The Call or Jewish Quarter forms part of what is now the Gothic Quarter. It was one of the city’s centres of culture in the Middle Ages and home to two synagogues. One of them, the Sinagoga Major, is one of Europe’s oldest, as it is believed to date back to the 6th century.

The Jewish Quarter was home to schools, baths and hospitals, but now only a few houses are left standing. It was surrounded by two city walls on the limits of the old Roman settlement. The Jews, however, did not close themselves off from the rest of city as they had houses and workshops outside of these city walls. In the early 13th century the population had grown so much that the Call Menor, the smaller Jewish quarter, was created. Now practically nothing remains of it.

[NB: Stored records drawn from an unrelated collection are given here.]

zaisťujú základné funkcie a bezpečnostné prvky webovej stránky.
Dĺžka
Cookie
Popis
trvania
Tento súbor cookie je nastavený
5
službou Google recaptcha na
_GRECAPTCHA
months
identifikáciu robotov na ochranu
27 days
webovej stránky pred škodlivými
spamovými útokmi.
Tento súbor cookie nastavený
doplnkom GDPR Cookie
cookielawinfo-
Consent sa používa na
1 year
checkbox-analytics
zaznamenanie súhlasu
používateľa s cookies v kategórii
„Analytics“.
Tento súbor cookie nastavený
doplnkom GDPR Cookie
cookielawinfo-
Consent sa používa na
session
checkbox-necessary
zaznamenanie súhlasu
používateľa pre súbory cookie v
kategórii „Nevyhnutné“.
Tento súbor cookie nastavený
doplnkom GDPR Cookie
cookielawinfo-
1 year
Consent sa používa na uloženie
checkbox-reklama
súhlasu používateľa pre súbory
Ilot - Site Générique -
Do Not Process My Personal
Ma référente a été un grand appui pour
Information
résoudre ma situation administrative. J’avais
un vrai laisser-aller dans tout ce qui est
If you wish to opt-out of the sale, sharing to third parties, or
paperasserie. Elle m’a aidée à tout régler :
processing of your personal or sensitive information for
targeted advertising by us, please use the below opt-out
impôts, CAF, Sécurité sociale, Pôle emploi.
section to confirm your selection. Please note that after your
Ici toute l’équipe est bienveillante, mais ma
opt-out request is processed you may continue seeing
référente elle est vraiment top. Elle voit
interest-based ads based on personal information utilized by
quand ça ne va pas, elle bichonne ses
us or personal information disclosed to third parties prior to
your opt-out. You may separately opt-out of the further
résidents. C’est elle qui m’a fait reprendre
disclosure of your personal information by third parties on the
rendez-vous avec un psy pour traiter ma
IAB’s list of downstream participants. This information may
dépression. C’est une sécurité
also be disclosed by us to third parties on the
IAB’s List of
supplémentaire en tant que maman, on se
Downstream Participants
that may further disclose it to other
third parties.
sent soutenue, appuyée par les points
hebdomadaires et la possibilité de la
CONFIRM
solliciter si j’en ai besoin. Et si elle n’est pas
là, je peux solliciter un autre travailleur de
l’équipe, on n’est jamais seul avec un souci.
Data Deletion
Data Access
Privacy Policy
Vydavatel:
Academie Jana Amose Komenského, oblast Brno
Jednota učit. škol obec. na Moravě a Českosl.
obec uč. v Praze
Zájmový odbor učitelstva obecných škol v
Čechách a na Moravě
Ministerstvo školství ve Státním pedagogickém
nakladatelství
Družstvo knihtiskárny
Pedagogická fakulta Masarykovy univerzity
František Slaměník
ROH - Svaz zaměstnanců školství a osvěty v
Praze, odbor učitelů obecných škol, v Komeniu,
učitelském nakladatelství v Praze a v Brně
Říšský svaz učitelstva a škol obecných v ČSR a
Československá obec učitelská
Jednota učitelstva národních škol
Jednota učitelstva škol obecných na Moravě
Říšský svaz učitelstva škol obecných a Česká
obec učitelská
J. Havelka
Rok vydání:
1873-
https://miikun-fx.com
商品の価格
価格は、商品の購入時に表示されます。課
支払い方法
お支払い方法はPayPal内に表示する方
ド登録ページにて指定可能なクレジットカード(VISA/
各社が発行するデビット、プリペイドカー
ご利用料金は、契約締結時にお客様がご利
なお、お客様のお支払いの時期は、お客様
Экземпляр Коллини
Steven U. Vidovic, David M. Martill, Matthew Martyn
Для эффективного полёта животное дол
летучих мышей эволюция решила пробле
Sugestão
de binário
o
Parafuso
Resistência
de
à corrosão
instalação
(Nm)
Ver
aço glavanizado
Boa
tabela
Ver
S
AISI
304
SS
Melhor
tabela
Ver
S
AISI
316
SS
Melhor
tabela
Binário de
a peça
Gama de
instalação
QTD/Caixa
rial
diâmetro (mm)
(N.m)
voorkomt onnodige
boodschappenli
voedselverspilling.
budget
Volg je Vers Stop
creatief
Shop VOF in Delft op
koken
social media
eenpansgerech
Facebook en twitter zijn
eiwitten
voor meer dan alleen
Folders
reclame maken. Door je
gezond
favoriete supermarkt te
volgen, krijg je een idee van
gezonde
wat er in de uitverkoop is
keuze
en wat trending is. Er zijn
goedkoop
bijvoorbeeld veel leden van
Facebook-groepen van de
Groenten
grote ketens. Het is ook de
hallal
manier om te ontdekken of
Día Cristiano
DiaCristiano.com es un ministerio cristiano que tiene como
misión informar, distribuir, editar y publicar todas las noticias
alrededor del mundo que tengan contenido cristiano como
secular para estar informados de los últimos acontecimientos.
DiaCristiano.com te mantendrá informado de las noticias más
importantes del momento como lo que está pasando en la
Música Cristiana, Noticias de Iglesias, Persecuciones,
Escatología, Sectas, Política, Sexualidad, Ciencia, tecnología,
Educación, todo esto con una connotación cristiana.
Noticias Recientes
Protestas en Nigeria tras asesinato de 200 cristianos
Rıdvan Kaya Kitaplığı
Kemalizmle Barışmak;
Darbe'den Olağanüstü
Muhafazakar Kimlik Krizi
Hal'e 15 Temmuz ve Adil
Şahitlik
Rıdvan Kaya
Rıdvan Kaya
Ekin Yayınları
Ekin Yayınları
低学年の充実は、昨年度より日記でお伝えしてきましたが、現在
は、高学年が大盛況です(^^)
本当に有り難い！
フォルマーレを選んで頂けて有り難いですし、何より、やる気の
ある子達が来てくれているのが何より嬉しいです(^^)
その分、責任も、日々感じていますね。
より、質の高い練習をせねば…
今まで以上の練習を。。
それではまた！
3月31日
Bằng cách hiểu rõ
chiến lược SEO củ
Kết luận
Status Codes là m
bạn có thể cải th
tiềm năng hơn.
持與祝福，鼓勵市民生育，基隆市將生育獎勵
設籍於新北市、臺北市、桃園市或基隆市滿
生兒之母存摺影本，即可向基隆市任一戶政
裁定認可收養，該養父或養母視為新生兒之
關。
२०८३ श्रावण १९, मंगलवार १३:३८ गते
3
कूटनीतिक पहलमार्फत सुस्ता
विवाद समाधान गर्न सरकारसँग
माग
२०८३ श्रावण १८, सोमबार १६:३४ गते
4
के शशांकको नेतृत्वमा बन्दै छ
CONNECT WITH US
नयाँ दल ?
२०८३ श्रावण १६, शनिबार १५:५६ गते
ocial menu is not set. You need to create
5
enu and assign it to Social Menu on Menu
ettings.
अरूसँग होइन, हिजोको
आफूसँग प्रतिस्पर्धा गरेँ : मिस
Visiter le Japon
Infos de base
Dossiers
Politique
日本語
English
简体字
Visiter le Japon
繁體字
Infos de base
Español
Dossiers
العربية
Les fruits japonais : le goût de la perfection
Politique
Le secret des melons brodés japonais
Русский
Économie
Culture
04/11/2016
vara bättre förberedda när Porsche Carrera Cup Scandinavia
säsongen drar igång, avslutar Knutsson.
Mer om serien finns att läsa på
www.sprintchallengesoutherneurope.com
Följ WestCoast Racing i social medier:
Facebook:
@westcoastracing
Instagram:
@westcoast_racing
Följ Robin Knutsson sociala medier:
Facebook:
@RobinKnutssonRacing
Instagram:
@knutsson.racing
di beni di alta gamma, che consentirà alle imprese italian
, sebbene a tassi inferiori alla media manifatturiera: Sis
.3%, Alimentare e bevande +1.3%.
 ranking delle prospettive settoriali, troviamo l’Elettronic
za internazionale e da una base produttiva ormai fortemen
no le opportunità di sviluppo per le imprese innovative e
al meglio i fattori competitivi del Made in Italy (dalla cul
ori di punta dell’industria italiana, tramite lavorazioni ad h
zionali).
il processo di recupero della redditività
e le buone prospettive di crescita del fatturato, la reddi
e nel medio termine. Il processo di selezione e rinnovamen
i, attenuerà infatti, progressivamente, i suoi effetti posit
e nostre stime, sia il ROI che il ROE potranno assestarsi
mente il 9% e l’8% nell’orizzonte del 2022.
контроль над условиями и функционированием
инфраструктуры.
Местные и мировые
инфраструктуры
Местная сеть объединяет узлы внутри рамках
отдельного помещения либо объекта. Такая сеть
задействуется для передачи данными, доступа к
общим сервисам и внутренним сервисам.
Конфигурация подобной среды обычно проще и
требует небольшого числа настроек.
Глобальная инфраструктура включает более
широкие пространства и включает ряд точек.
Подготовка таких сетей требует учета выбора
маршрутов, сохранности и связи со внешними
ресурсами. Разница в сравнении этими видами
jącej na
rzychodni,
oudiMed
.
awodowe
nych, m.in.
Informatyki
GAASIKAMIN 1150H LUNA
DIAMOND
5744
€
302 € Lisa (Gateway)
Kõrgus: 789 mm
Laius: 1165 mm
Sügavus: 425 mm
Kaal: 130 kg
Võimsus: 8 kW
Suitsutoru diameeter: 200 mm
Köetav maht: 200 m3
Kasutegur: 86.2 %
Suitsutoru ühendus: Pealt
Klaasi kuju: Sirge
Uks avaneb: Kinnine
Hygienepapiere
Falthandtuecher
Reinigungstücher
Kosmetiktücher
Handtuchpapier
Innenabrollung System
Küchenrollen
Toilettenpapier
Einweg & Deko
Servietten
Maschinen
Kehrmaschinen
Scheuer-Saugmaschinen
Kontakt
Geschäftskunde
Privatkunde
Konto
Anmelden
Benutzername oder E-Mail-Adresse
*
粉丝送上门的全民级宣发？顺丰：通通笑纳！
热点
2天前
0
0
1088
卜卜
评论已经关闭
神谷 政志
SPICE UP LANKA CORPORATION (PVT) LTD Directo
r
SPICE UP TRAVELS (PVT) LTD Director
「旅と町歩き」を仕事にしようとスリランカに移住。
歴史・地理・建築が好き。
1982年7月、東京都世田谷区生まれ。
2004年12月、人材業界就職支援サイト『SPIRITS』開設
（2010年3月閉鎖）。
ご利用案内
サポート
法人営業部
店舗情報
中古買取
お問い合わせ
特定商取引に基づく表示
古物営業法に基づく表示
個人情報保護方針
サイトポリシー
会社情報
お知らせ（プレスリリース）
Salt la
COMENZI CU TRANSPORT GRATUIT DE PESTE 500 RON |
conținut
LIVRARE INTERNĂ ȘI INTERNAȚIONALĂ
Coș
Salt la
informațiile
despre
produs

The Call Major, the larger Jewish quarter, is home to the Sinagoga Major or Shlomo ben Aderet Synagogue, as it is also known, after the man who was the 13th-century leader of Catalan Judaism, the Rabbi of Barcelona and a banker to kings like James I (the Conqueror). It was the centre of Jewish life in the city until the start of the attacks on the community, the most serious of which, in 1391, ended with the death of 300 Jews. In the following years Jewish cemeteries and synagogues were destroyed and Jews were forced to convert to Christianity. Due to the expulsion decreed by the Catholic Monarchs in 1492, the quarter fell into decline and its buildings were converted. The Sinagoga Major became a dye works and the Sinagoga Menor was transformed into a Trinitarian convent, of which today only the parish church on Carrer de Ferran dedicated to Saint James remains.